━━━━━ Extracted information

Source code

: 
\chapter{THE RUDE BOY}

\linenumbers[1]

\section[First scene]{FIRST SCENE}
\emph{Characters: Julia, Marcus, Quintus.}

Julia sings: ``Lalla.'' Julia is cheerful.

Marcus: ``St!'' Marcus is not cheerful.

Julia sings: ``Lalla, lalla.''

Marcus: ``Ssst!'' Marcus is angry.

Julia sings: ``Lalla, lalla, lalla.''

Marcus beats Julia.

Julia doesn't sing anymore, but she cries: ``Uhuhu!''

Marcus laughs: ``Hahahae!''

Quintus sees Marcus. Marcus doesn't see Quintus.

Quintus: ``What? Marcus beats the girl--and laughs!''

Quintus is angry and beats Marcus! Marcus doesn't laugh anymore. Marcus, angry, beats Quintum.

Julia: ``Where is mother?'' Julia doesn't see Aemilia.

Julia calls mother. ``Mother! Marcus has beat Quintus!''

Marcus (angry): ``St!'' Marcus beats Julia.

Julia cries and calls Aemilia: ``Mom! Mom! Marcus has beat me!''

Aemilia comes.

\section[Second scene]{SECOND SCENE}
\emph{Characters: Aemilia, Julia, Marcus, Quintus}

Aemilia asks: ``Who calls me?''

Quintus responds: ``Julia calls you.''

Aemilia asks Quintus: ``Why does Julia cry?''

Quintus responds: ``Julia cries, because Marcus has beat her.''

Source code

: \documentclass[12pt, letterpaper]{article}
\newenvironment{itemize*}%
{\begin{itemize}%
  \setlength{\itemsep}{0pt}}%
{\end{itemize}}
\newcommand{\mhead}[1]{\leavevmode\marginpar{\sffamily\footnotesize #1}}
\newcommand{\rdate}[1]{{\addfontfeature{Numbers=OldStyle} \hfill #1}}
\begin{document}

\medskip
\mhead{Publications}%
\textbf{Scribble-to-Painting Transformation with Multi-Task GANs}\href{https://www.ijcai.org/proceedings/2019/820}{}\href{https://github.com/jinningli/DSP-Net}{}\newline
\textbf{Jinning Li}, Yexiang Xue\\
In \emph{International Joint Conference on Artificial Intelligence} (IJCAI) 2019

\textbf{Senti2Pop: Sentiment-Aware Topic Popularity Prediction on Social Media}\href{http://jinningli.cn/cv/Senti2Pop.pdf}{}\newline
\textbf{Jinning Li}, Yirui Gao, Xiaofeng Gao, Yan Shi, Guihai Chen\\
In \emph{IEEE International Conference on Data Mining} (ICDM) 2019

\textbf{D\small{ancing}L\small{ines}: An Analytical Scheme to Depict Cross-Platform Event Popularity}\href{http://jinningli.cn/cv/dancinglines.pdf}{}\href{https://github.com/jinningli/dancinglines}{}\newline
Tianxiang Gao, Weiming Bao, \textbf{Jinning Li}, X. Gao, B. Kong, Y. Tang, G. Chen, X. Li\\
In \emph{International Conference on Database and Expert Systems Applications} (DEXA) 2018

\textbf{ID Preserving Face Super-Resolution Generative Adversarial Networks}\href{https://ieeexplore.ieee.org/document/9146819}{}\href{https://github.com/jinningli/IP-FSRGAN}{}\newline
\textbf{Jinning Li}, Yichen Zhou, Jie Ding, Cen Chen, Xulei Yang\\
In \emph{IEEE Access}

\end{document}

━━━━━━━━━━

§ What needs to be done: Only the lines containing "Aemilia" are needed; copy each of them from the data.

§ Solution for this exercise:
Julia: ``Where is mother?'' Julia doesn't see Aemilia.
Julia cries and calls Aemilia: ``Mom! Mom! Marcus has beat me!''
Aemilia comes.
\emph{Characters: Aemilia, Julia, Marcus, Quintus}
Aemilia asks: ``Who calls me?''
Aemilia asks Quintus: ``Why does Julia cry?''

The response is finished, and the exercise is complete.